Sunday, September 9, 2012

Training for a 10k

One week till the Terry Fox Run!  A couple months ago, I *could* have run a 10k...slowly. Very slowly. And I don't want to run too slowly next Sunday. The sooner I finish the race, the sooner my boyfriend will be able to buy me waffles at our local greasy spoon.

So on account of my desire to eat waffles sooner rather than later, I've been taking this 10 km training pretty seriously. My first step was to choose a training program. To do this, I used the highly scientific method of googling "training for a 10km run" and choosing the program I liked best. To be honest, the training programs all look pretty much the same - some hill and sprint training, some slow jogs, some cross-training, and the occasional day off. I think the program I chose came from Runner's World, but don't quote me on that.

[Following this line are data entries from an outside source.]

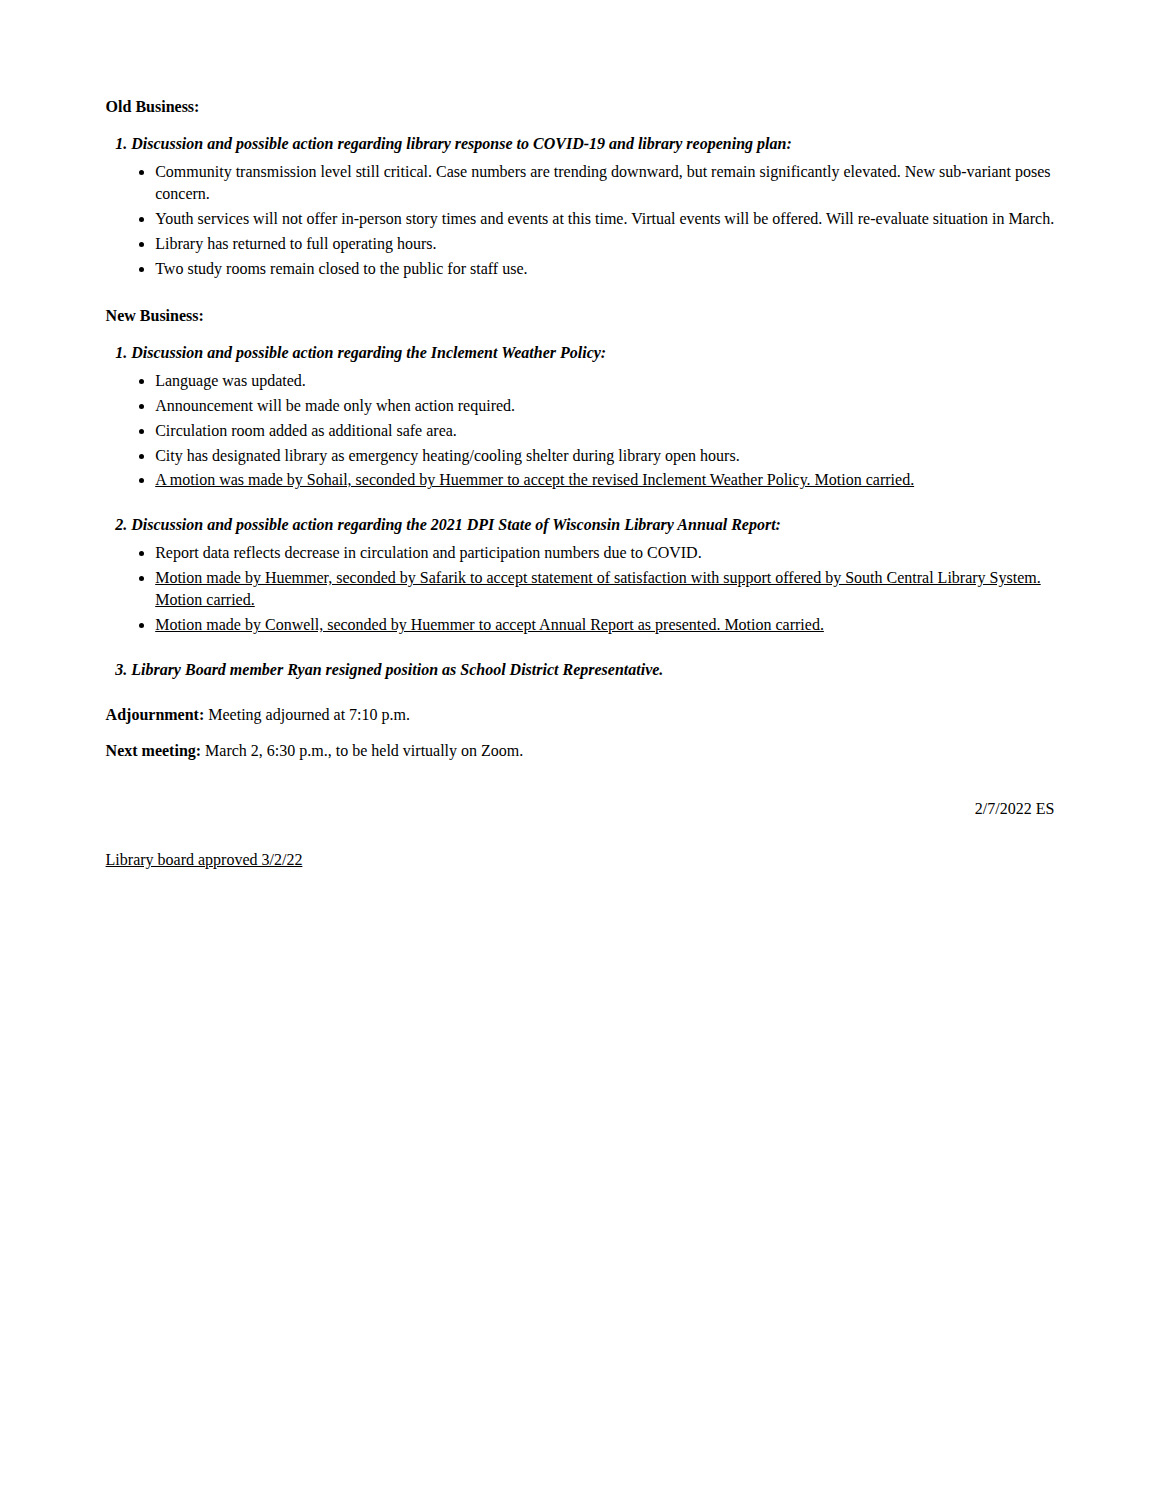Old Business:
Discussion and possible action regarding library response to COVID-19 and library reopening plan:
Community transmission level still critical. Case numbers are trending downward, but remain significantly elevated. New sub-variant poses concern.
Youth services will not offer in-person story times and events at this time. Virtual events will be offered. Will re-evaluate situation in March.
Library has returned to full operating hours.
Two study rooms remain closed to the public for staff use.
New Business:
Discussion and possible action regarding the Inclement Weather Policy:
Language was updated.
Announcement will be made only when action required.
Circulation room added as additional safe area.
City has designated library as emergency heating/cooling shelter during library open hours.
A motion was made by Sohail, seconded by Huemmer to accept the revised Inclement Weather Policy. Motion carried.
Discussion and possible action regarding the 2021 DPI State of Wisconsin Library Annual Report:
Report data reflects decrease in circulation and participation numbers due to COVID.
Motion made by Huemmer, seconded by Safarik to accept statement of satisfaction with support offered by South Central Library System. Motion carried.
Motion made by Conwell, seconded by Huemmer to accept Annual Report as presented. Motion carried.
Library Board member Ryan resigned position as School District Representative.
Adjournment: Meeting adjourned at 7:10 p.m.
Next meeting: March 2, 6:30 p.m., to be held virtually on Zoom.
2/7/2022 ES
Library board approved 3/2/22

I realize that following an online training program without any personal interaction isn't for everyone, but for me it's worked like a charm. Years ago, when I had more money, I worked with a personal trainer - I loved the structure of it, and working with someone who knew how hard to push me. The online training program is the next best thing. I am highly motivated, and I respond well to structure, so obeying instructions on a printed-out training program isn't that difficult.

Because I only decided to do the Terry Fox Run in mid-August, and I was already in pretty good shape, I condensed a 6-week training program down to 4 weeks. My weekly schedule looks something like this:

-long slow run
- hill intervals
- yoga
- race pace run
- sprint intervals
- day off
- race pace run

I also do two weight training sessions a week - not because I'm a great person, but because my hip flexors tend to hurt if I don't incorporate quad and hamstring exercises into my routine.

I'm 3/4 of the way through my program, and I'm really happy with my progress. My weakness has always been speed, but I've noticed a remarkable increase in the speeds I'm able to reach during my sprint intervals. Hopefully this will translate into a faster race time, and faster waffle gratification.

As far as weight loss goes...well, that hasn't been my goal. I have an athletic build, and I know my legs are stronger and more toned than they were a month ago.  I'll never be a super-svelte, wispy reed of a woman, and I wasn't expecting this training to change that. However, I'm pretty sure that my legs are strong enough to snap Taylor Swift in half if I was ever given the chance. This is enough for me.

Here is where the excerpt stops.